» Text passage:
# # # # # # #
Tuesday, February 27, 2007

Coded messages and Immaculate conceptions

I have a few wrap-ups to do about Cairo, and an introduction to my new life in Nazareth, Israel. But, I wanted to share a little of my Christian upbringing.

Last night, I drank a bottle of red wine sitting at the place Gabriel came to tell Mary she would bear the son of God. I got tipsy on a bench in front of Mary’s Well with an Irishman. I think everything is going to be okay.


Thursday, February 22, 2007

it's all indie-morbid





I deal with stress through photoshop.... I know it doesnt really suit my blog's style or tone, but art if for sharing. Print it out, put it on your fridge. Father's day is coming up, maybe turn it into a card to let daddy know how you feel.

Monday, February 12, 2007

The dance of the seven veils

Last night I lived one of my biggest dreams. I saw skivvy belly-dancing. The Rough Guide outlines a handful of the cheap belly-dancing clubs in Cairo. Their recommendation was Palmyra, promising limited con tactics and a moderate amount of rhythm.

(Photo of the cafe we went to after the club)

Overall the experience was not dodgy enough for my tastes. The “hostesses” left us alone, focusing instead on the big spenders in the front row, no one tried to charge me for using the bathroom and only one person got thrown out for touching the dancers.

The Club was one of those awesomely crap experiences that Cairo excels in. It was by far the best display of sad old men I have seen yet in Cair. They were eating cheese trays displayed in a tinfoil tree, petting street cats and holding hands with the “hostesses.” Every once and a while the sad men would get onstage with a dancer and “shower” her with a few five pound notes, as they pranced around her barely moving, incredibly bored body. It was more about the buxomy cleavage than any kind of dancing.
# # # # # # #
» Records provided:
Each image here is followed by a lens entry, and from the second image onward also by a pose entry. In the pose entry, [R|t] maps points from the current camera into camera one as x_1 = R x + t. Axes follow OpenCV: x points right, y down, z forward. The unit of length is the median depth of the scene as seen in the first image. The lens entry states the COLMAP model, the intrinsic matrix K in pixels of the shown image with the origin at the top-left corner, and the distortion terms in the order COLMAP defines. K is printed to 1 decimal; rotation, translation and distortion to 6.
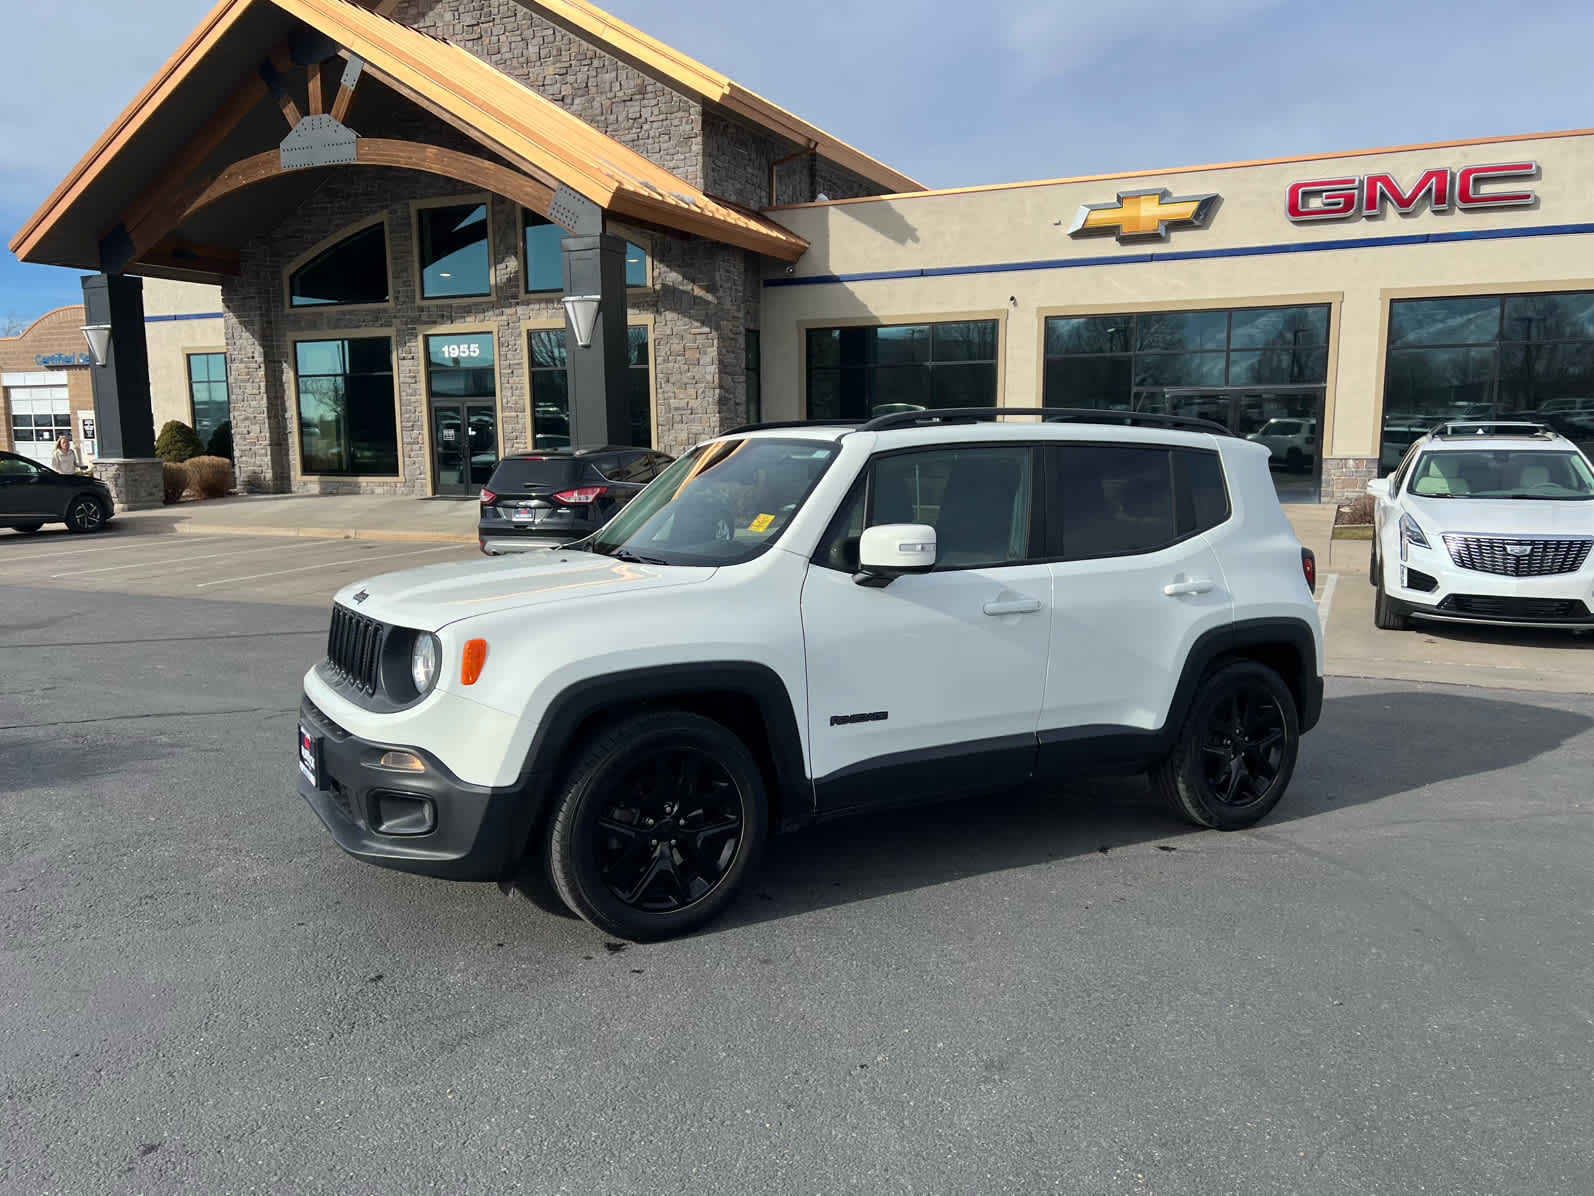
lens RADIAL K [[1175.1, 0, 774.0], [0, 1175.1, 607.8], [0, 0, 1]] dist [0.051596, -0.056967]
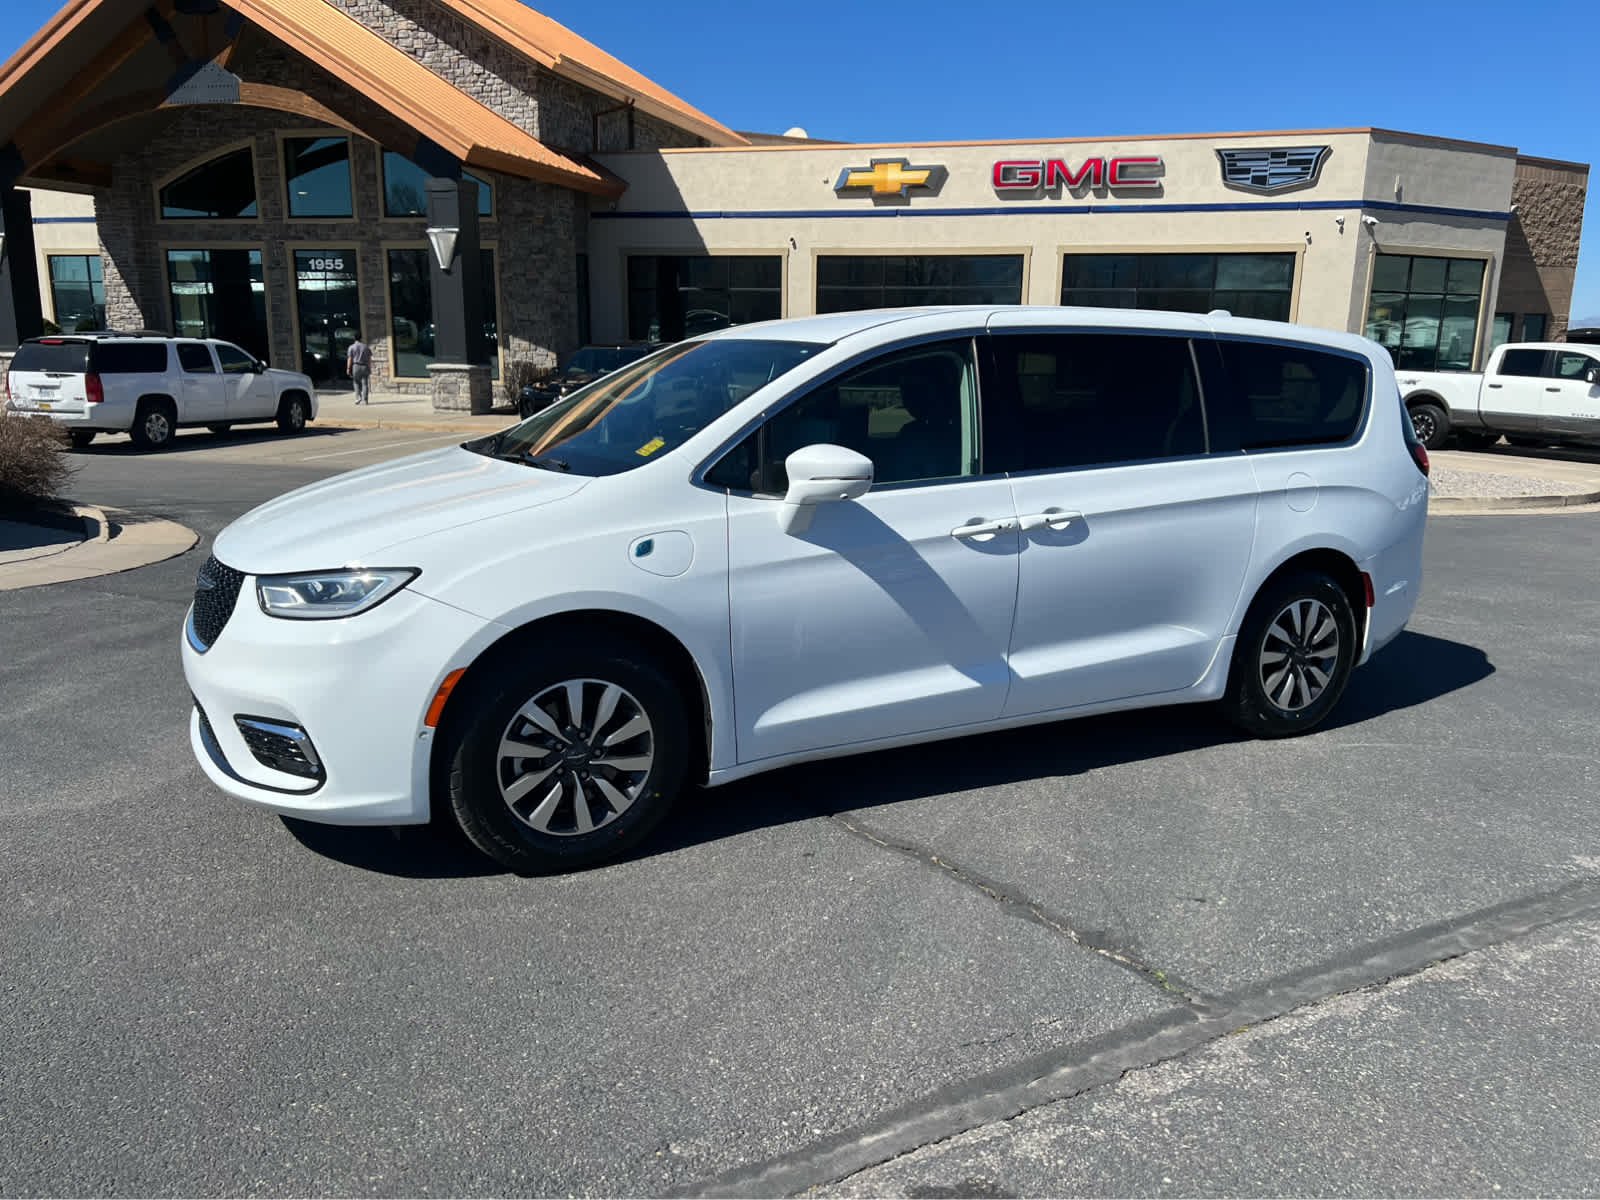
lens RADIAL K [[1195.9, 0, 800.0], [0, 1195.9, 600.0], [0, 0, 1]] dist [0.019494, -0.002008]
pose [[0.986735, -0.013461, 0.161780, -0.001431], [0.002262, 0.997600, 0.069207, 0.032307], [-0.162323, -0.067923, 0.984397, -0.273570]]
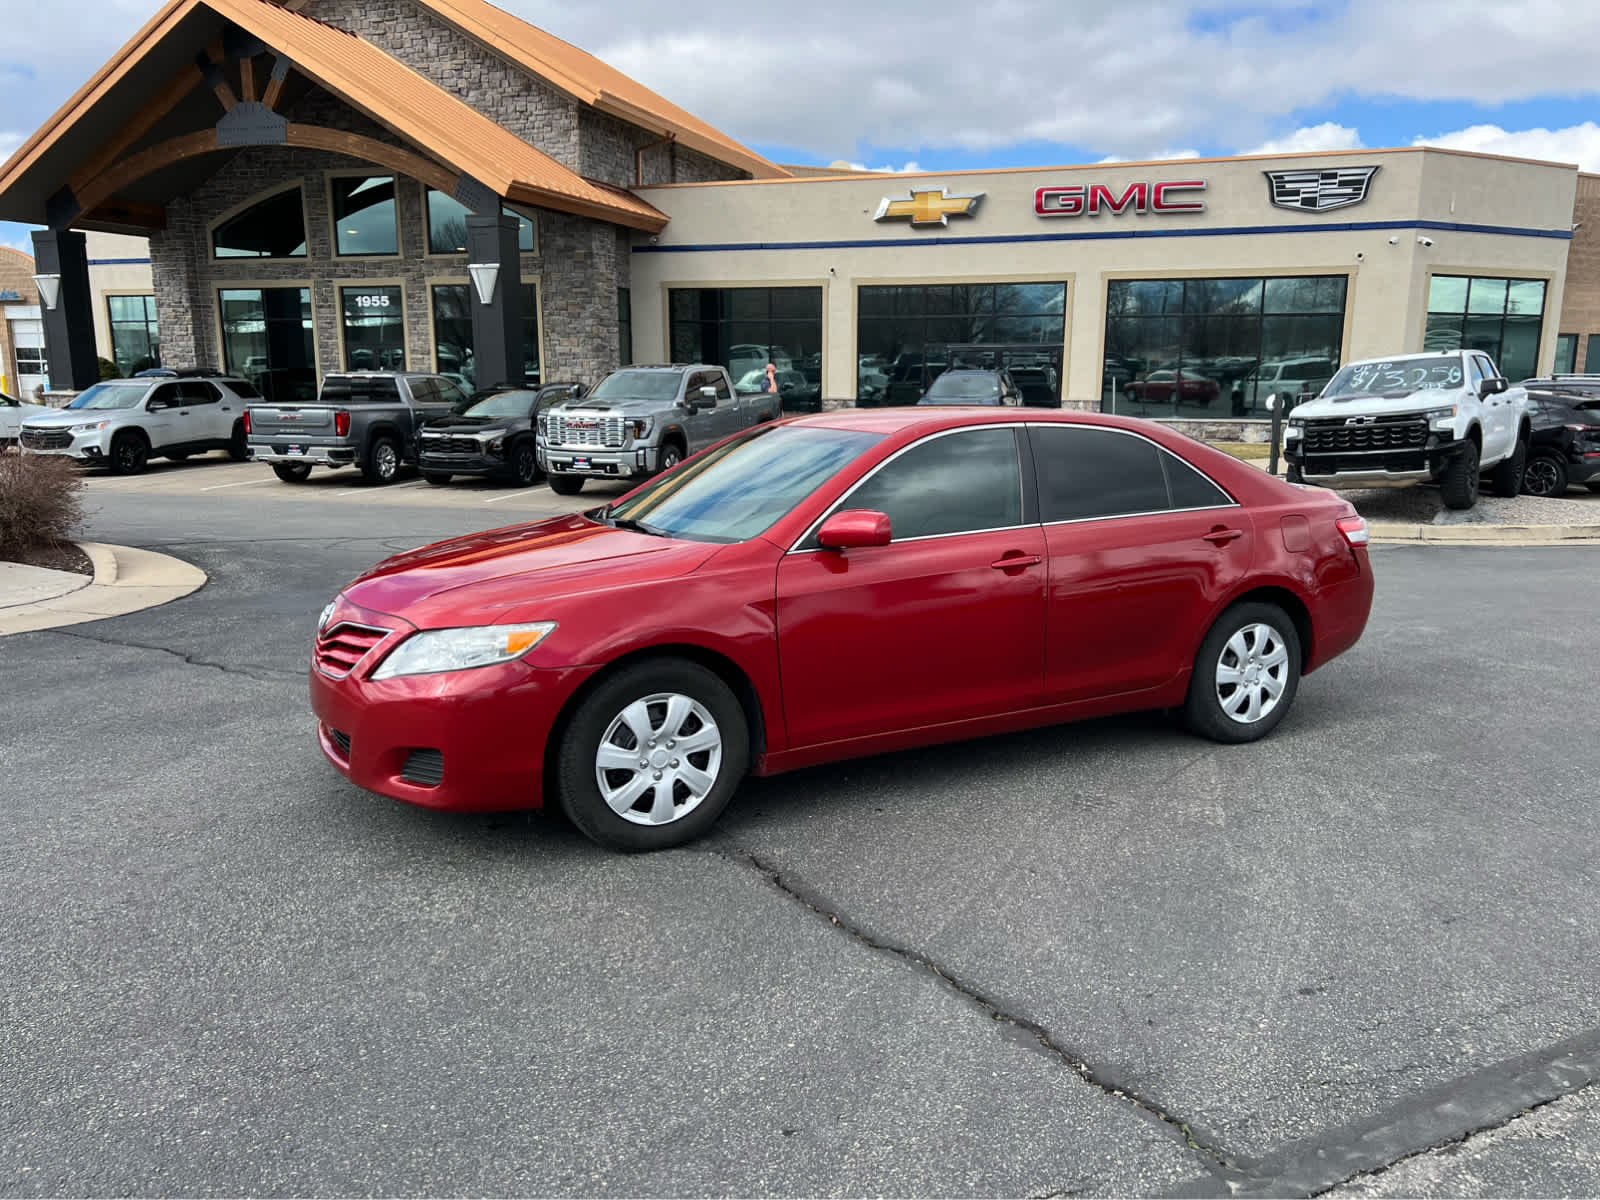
lens RADIAL K [[1188.6, 0, 800.0], [0, 1188.6, 600.0], [0, 0, 1]] dist [0.041592, -0.041152]
pose [[0.992556, -0.013203, 0.121068, 0.009216], [0.007714, 0.998925, 0.045699, 0.029646], [-0.121541, -0.044424, 0.991592, -0.257426]]
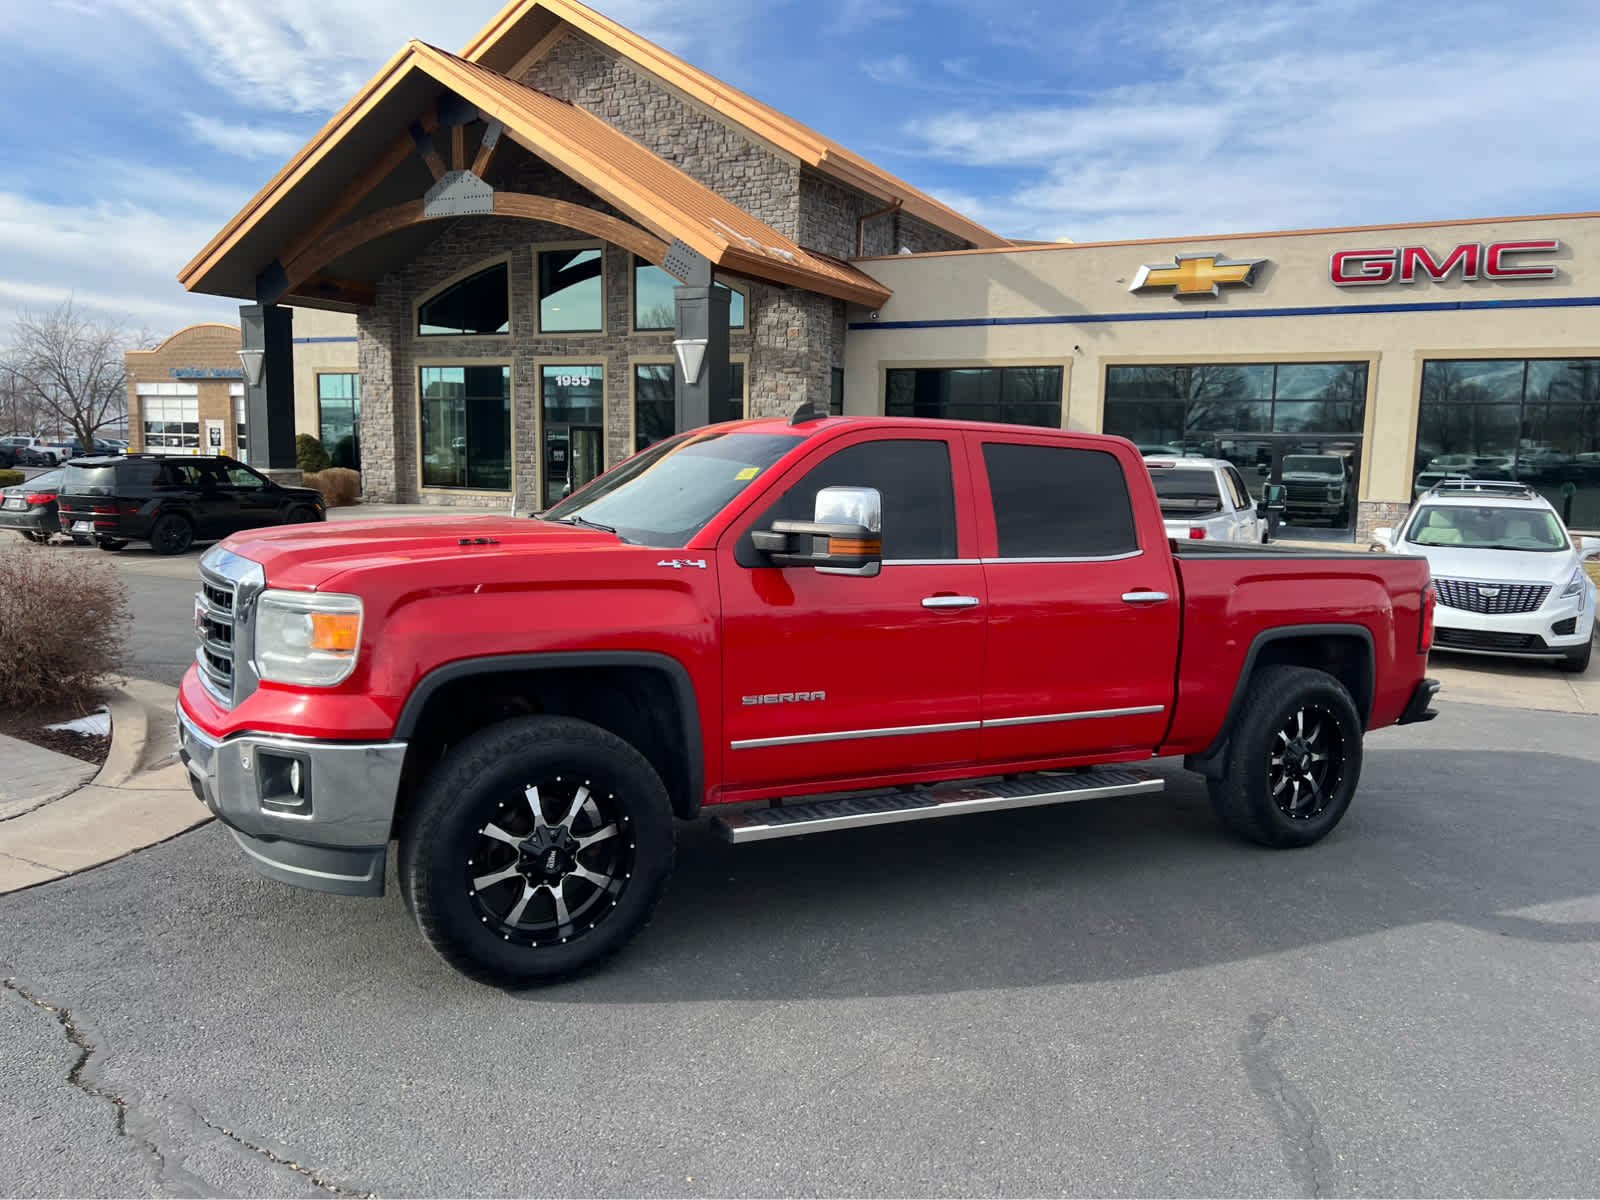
lens RADIAL K [[1164.7, 0, 800.0], [0, 1164.7, 600.0], [0, 0, 1]] dist [0.061150, -0.070679]
pose [[0.999097, 0.031931, -0.028044, -0.016420], [-0.032485, 0.999282, -0.019521, 0.002269], [0.027401, 0.020414, 0.999416, -0.086638]]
# # # # # # #
» Using the information:
a) In the blog text, why did the writer find the belly-dancing club not dodgy enough? Please answer in one to three sentences.
b) Answer these questions from the blog text:
(i) In what town and country is the writer starting a new life?
(ii) Who was the writer with on the bench in front of Mary's Well?
(iii) How were the cheese trays at the club displayed?
The lines after the blog text are separate material with no connection to it.

» Your written answers:
a) The "hostesses" left the writer's group alone and focused on the big spenders in the front row. No one tried to charge the writer for using the bathroom, and only one person was thrown out for touching the dancers.

b)
(i) Nazareth, Israel.
(ii) An Irishman.
(iii) In a tinfoil tree.